根據氣候變遷專門委員會(Intergovernmental Panel on Climate Change)第五次評估報告，1880-2012年間全球陸地與海洋平均氣溫上升0.85 ℃，對全球生態系造成衝擊。大量研究指出物種因氣候暖化往高緯度與高海拔移動，但整體而言，低緯度地區的相關研究缺乏，尤其，平地物種是否隨氣候暖化而往高緯度移動仍未知，熱帶低地同時面臨棲地劣化、生物多樣性快速喪失，亟需了解物種對氣候暖化的反應能力。本研究於2013-2014年重複特有生物保育中心在1993-1998年進行之台灣中部地區蝶類普查，以相同的時間、調查方式，比較樣區在20年間各種蝶類物種分佈重心改變與物種數變化。調查結果顯示台灣中部蝶類分佈重心整體向北移動 10.4 km ( N = 35, t = 3.7, p < 0.001) 與暖化造成的等溫線位移(9.4-12.9 km )相比，顯示蝶類分布的移動能跟上暖化速度。分析其中39種蝶類，有92 % 顯示該物種會朝著合適的氣候棲位移動，說明分布移動主要為反應氣候變遷的結果。

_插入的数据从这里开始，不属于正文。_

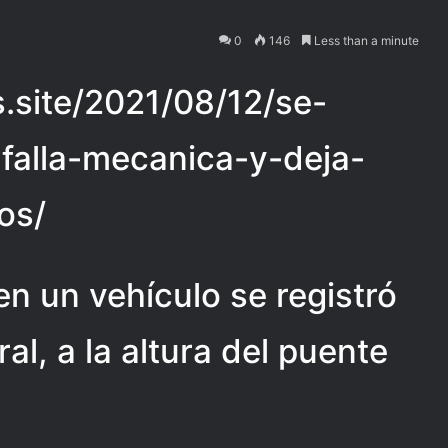
0
146
Less than a minute
as.site/2021/08/12/se-
-falla-mecanica-y-deja-
os/
en un vehículo se registró
al, a la altura del puente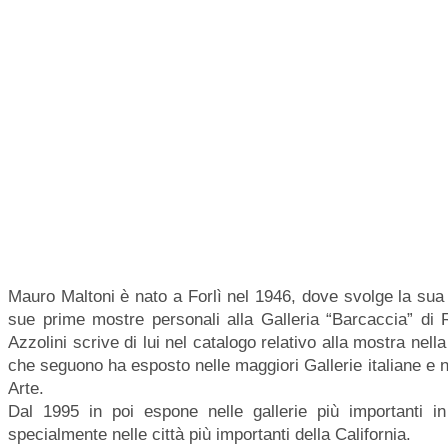
Mauro Maltoni è nato a Forlì nel 1946, dove svolge la sua a
sue prime mostre personali alla Galleria “Barcaccia” di R
Azzolini scrive di lui nel catalogo relativo alla mostra nel
che seguono ha esposto nelle maggiori Gallerie italiane e 
Arte.
Dal 1995 in poi espone nelle gallerie più importanti
specialmente nelle città più importanti della California.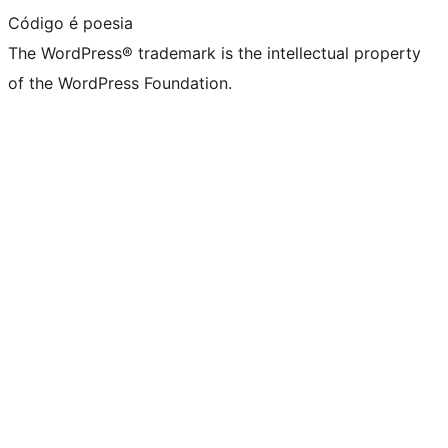
Código é poesia
The WordPress® trademark is the intellectual property
of the WordPress Foundation.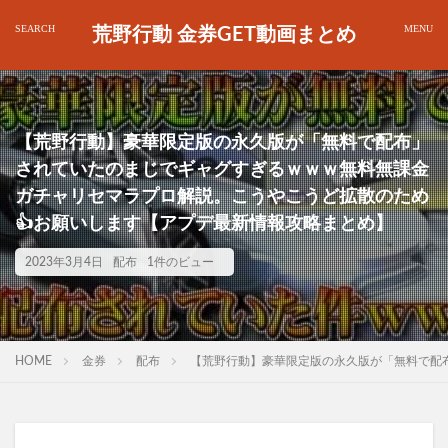
荒野行動 金券GET動画まとめ
【荒野行動】豪華限定版の永久版が「無料で配布」
されていたのまじでギャグすぎるｗｗｗ無料無課金
ガチャリセマラプロ解説。こうやこうど拡散のため
👍お願いします【アプデ最新情報攻略まとめ】
2023年3月4日
配布
1件のビュー
HOME
金券
配布
【荒野行動】豪華限定版の永久版が「無料で配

本研究中利用物種歷史分佈、體型大小、食性進行物種分佈相關性分析，但仍未找出與台灣中部山區蝶類分布變化相關之因子。二十年來台灣中部山區溫度略有下降，物種數沿海拔梯度分佈由峰型分布變為線性遞減。

According to IPCC AR5, global temperature has increased 0.85°C from 1880 to 2012. Increasing temperature has forced species shifting to higher latitude or higher elevation in search of cooler climate. However, such evidence has been lacking for tropical lowlands. Here we report the first warming induced species range shifts in the subtropical area. We identified a qualified historical butterfly survey conducted by Endemic Species Research Institute (ESRI) in central Taiwan (23°N-25°N) from 1993 to 1998. We resurveyed 26 sites, using the same field protocol and with the help of the original researchers. We found that the centroids of butterfly distributions have shifted to higher latitude by 10.9 km for the past two decades, in responding to 0.18°C warming during this period. Ninety–two percent of the species have followed their climate niche. Idiosyncratic species responses were found but none of following biological traits - historical distribution, body size or larval host plant specificity explained the variation. Furthermore, species richness pattern along elevation changed from hump-shape to linear decline with elevation.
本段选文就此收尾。